This is Home: “Mad’s Muscle Men” gives back to the recovery community
PARKERSBURG, W.Va. (WTAP) - At the age of 14 Maddox Rader, now a junior at Parkersburg South High School, and his friend went to the bathroom at Parkersburg City Park during tennis practice. Rader and his friend found a man who died from an overdose.
Maddox said the trauma from that lead him to find a way to help others affected by opioid addictions. He said those people have family and friends who care about them deeply.
That’s the story behind “Mad’s Muscle Men” and why these young men are changing their community by simply giving a helping hand.
During the summer of 2022, Maddox Rader started his nonprofit “Mad’s Muscle Men” to raise money for kids and their families affected by opioid addictions.
“I really like to help my community out for like...like some of them were given the wrong hand in life so it’s not fair for them to like go through that so I could just help them out,” Maddox said.
He recruited some of his teammates from the Parkersburg South football team, Dylan Fleak, Evan Cottrill, Aden Swisher, Kaidyn Johnson, and Aeneas Lauderman to come out and volunteer their time through various jobs such as moving furniture, mowing lawns, and landscaping. Maddox also recruited his brother Bowen to come out and help as well.
One of those jobs was moving furniture for Jade Thompson, a co-worker of Maddox and Bowen’s dad at Marietta High School.
Heath Rader messaged his colleagues at Marietta High School about “Mad’s Muscle Men” to spread the word. Thompson needed help moving furniture into her house and her friend’s house so they volunteered and moved the furniture for her.
Thompson said she loves seeing the nonprofit get some recognition and hopes to see it continue to grow.
“It’s so heartwarming to see young people have a service heart and it’s so important because you know that’s how our community is run by people who do things and aren’t paid for them and you know to see people with a service heart, I have a service heart, and it’s nice to see that and it’s heartwarming to see young kids especially starting something on their own.”
Many of Maddox’s teammates thought at first they were just helping out a friend, but it became much more than they ever could’ve thought.
“It means a lot because at first I was just helping out a friend but then I realized it was actually contributing to the community and helping out families that went through traumatic experiences so it means a lot to me,” Fleak said.
“If I’m just sitting there and I hear that one of my friends needs help, you know moving furniture or doing some sort of volunteer work I’m just like you know why not go help with that because the more hands you have the less work everybody else has to do so I just kind of decided to chip in and help out with that,” Lauderman said.
“Mad’s Muscle Men” has had about seven jobs in total and raised more than $1200. Maddox donated $1000 to the Wood County Prevention Coalition during its town hall meeting on August 25.
On August 28, “Mad’s Muscle Men” volunteered their time at Pete’s Pizza by moving pizza ovens and other equipment from its Parkersburg location to its Mineral Wells location.

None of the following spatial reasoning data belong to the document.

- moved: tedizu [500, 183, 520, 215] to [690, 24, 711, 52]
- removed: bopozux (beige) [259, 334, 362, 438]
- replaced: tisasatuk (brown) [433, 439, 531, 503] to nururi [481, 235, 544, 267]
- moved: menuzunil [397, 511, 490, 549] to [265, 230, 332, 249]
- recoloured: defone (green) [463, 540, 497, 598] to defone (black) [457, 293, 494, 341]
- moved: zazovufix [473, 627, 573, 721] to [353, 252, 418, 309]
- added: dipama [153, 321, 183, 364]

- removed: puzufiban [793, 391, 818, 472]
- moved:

After five hours of hard work, the owners of Pete’s Pizza, Jodi and Rusty Damron donated $500 to “Mad’s Muscle Men”.
Jodi Damron said the work these men are doing to help the recovery community doesn’t go unnoticed.
Back on December 8, Pete’s Pizza in Parkersburg was broken into by Joshua McCune. He removed an air conditioning unit, crawled in through the wall, and stole a few hundred dollars from the cash register just to as he says have enough money to buy food.
After hearing McCune’s life story and struggles, the Damron’s gave McCune a job. Eight months later, the story of the robbery came back full circle as McCune is still working for Pete’s Pizza and he says he is clean.
Jodi Damron said it’s people like josh that should remind everyone why it is so important to keep helping.
“You’re looking at a man that will benefit from that and he can tell you because he has spent his life helping other people,” Damron said. “He can tell you how important that is to not forget that they’re somebody’s son, somebody’s kids, they are somebody’s dad, they are somebody’s family, they’re somebody’s friend and even though you may look at these people like they are a lost cause they’re not because they mean an exponential amount to somebody else.”
Maddox said for the future of the nonprofit, he wants to create a scholarship fund to help kids who were affected by addiction further their education.